>人との会話の中で、学生生活、人生、の中で「ものごとの本質を見抜く」経験には何がありますか??具体例などをお聞きしたいです。
⇒面白い問題ですね。すでに寄せられている回答も興味深く閲覧させていただきました。そして、とりわけNo.2さんのお話に感動しました。とてもこれ以上の回答は書けないと思いますが、忘れられないことがありますので、少し観点が逸脱するかもしれませんが、以下のとおりお答えします。
父が不慮の事故で死亡したとき、私は小学生、兄は中学生でした。夏祭りがきました。同じ年代の友だち6,7人と連れ立って、お店や屋台を回り、ゲームをしたり駄菓子を食べたりしたのです。私は早々に小遣いを使い切って、兄に買ってもらって食べていました。兄は、母からもらったわずかな小遣いと中学生にできるアルバイト料を足して持っていたので、私よりは「金もち」でした。それでも…。
みんなは駄菓子に飽きて、果物屋の店先でうまそうな桃を買って、チューチュー音を立てながら食べ始めました。私は、兄がかってくれるのを期待して待っていました。しかし、さすがの兄も2人分の桃を買うお金はなかったようなのです。一瞬口ごもりながら「カネが…」と言いかけて、「そうだ、叔父さんのくれた桃がウチにあったかも…」と言いながら、私の手を引いて店を出ました。

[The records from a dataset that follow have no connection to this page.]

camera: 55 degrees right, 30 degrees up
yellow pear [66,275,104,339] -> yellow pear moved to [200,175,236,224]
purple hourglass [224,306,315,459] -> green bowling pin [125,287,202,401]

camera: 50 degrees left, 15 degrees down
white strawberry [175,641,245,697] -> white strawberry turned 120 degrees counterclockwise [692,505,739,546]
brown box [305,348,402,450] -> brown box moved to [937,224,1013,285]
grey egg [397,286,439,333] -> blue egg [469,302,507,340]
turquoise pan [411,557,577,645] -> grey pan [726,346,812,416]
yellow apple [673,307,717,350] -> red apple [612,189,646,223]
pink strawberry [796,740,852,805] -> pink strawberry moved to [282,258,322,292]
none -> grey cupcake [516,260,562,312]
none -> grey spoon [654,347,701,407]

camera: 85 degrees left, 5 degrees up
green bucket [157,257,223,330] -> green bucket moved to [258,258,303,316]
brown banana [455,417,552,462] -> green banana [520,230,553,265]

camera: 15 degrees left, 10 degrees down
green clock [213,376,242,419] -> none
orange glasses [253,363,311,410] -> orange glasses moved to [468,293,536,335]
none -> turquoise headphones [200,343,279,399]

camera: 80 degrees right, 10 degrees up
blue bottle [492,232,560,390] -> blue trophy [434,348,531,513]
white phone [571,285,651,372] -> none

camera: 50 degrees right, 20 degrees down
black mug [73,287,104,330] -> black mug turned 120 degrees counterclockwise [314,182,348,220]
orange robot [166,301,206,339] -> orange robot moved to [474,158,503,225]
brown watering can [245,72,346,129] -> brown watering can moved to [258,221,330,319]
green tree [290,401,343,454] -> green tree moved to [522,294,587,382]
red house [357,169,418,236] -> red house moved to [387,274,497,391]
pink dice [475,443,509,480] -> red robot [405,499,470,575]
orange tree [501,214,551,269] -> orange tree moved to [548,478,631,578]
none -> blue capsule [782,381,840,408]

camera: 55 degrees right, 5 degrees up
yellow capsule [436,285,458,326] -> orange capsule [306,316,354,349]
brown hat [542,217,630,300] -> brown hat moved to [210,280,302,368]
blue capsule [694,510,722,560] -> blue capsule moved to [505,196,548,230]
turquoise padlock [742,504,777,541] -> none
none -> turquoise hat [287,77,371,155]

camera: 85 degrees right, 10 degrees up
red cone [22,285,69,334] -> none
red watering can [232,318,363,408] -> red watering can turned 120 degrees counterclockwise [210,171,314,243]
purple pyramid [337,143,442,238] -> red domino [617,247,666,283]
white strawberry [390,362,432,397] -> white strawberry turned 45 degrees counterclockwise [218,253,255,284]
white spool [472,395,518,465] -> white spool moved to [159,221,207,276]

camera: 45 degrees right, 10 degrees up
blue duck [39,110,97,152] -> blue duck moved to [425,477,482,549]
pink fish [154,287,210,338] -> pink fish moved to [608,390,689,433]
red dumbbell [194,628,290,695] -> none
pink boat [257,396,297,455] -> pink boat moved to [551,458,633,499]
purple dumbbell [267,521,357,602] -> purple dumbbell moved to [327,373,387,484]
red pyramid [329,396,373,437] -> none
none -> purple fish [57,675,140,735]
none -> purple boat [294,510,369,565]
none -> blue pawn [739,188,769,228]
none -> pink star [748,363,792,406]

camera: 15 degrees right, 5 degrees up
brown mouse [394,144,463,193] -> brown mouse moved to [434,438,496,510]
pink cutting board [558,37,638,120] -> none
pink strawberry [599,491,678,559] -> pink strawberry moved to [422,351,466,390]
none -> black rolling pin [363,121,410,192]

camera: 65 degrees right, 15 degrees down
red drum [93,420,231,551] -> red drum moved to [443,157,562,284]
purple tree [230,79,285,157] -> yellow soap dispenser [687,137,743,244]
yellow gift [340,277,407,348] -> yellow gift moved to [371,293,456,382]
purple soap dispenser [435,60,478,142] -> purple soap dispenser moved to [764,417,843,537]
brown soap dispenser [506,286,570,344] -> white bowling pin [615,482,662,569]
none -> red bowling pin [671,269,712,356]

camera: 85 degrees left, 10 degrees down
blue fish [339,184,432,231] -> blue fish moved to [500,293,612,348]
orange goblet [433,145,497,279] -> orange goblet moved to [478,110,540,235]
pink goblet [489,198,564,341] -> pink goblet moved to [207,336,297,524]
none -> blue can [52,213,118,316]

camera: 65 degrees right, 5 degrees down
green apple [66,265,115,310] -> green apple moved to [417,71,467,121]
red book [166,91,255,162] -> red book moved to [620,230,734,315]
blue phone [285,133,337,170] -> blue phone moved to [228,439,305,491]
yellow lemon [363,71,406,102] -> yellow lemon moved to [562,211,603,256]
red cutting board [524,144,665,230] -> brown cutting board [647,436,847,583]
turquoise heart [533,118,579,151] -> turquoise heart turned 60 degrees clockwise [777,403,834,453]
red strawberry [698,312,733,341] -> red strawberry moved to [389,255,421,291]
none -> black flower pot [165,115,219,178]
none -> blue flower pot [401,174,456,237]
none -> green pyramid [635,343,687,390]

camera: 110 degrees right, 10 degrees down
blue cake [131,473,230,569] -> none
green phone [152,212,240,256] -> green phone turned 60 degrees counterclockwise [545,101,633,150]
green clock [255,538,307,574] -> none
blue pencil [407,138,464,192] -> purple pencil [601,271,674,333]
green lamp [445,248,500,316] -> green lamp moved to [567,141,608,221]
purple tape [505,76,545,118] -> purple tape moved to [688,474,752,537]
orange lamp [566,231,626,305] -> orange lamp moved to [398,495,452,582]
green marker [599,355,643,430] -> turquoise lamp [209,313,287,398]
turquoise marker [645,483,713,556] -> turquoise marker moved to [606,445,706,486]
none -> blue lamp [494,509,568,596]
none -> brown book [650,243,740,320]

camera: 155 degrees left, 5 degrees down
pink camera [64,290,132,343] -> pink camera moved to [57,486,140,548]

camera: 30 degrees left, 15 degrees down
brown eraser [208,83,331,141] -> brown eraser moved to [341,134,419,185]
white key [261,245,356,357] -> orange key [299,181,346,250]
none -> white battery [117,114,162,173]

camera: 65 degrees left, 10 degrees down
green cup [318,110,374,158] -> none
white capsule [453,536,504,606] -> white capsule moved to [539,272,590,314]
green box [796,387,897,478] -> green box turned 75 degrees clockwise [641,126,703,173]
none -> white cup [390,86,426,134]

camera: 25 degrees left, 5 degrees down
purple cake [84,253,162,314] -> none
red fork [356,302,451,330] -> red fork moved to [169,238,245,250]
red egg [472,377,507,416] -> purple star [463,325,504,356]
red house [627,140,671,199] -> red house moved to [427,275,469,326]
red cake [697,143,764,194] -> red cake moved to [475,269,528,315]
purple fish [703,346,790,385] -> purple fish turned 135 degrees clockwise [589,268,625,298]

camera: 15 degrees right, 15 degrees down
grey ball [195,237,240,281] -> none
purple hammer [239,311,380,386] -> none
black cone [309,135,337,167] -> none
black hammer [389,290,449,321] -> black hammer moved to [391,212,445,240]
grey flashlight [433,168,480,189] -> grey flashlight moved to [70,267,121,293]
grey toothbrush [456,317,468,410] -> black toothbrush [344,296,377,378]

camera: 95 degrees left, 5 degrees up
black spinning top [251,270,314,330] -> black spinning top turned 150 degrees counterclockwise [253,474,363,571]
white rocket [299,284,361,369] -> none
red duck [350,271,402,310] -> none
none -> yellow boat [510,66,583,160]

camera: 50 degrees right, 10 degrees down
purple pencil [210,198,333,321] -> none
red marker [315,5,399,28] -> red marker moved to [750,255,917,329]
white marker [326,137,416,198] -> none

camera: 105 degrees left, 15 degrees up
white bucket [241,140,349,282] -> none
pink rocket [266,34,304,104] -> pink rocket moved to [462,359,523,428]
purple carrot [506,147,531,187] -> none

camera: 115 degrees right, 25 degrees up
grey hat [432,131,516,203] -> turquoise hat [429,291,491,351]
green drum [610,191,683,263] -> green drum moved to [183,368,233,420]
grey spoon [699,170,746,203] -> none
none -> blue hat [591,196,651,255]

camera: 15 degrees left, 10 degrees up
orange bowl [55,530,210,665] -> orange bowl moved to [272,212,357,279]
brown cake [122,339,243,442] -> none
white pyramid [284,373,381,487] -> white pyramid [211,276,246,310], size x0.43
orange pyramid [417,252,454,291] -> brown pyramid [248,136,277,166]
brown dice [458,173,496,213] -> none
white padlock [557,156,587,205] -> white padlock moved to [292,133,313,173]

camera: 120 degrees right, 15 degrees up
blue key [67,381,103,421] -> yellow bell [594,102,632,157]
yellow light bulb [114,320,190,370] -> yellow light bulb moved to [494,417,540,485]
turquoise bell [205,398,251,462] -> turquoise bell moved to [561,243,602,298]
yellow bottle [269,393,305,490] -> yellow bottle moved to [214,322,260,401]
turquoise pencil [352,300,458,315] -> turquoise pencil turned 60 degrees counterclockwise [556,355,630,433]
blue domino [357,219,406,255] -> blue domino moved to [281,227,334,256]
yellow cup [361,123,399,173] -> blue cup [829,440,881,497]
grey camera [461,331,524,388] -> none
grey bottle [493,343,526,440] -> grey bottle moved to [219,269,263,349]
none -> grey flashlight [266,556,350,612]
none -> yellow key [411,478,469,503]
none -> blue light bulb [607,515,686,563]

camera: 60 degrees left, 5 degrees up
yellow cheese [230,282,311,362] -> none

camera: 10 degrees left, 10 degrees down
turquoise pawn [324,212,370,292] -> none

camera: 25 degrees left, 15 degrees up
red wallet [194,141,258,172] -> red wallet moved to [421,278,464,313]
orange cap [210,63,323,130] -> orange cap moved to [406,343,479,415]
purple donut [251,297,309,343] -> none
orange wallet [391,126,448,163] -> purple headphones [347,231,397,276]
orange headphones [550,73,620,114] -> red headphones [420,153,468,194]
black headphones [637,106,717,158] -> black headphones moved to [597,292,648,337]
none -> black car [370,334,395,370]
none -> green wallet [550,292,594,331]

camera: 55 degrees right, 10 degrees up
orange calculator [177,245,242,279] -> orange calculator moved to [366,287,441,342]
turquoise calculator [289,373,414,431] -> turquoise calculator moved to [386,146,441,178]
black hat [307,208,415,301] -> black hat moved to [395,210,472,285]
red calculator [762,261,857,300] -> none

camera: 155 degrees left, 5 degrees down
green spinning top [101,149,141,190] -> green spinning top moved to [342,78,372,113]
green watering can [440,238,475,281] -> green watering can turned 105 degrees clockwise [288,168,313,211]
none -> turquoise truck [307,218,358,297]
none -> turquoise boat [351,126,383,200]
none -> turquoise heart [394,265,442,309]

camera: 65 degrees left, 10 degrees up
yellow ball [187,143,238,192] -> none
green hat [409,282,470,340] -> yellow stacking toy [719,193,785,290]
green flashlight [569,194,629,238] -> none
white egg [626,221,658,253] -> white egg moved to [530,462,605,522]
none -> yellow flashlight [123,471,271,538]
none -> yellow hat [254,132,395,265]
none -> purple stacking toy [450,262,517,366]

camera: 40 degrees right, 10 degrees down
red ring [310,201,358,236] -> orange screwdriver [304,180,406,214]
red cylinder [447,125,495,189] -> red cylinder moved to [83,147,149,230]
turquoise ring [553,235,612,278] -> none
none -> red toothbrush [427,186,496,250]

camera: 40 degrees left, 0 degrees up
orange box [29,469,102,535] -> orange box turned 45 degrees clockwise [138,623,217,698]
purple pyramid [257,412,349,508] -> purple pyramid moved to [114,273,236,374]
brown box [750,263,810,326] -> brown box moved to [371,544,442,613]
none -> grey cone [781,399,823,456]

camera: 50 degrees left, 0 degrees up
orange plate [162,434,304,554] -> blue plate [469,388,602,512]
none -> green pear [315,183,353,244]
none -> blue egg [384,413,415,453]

兄は、家のすぐ手前で先に帰るよう私を促し、横道に入っていきました。家に着いた私は、早速「叔父のくれた桃」を探しましたが、見当たりません。夕餉の支度を手伝っているところへ兄が野イチゴのいっぱいついた茨を抱えて戻り、数えながら野イチゴをもいで目の前の茶碗に入れると、ほぼ茶碗一杯になりました。ざっと水洗いしてから私の目の前に置き、こう言ったのです。「桃よりは甘くないけど、野イチゴもうまいぞ」…。
後年、あのときの兄の振る舞いの「本質」に気づいた私は、兄に頭が上がりません。そして、昨今、被災民や難民に寄付を差し出すとき、なぜかあのときの兄の振る舞いや言葉が頭によみがえってくるのです。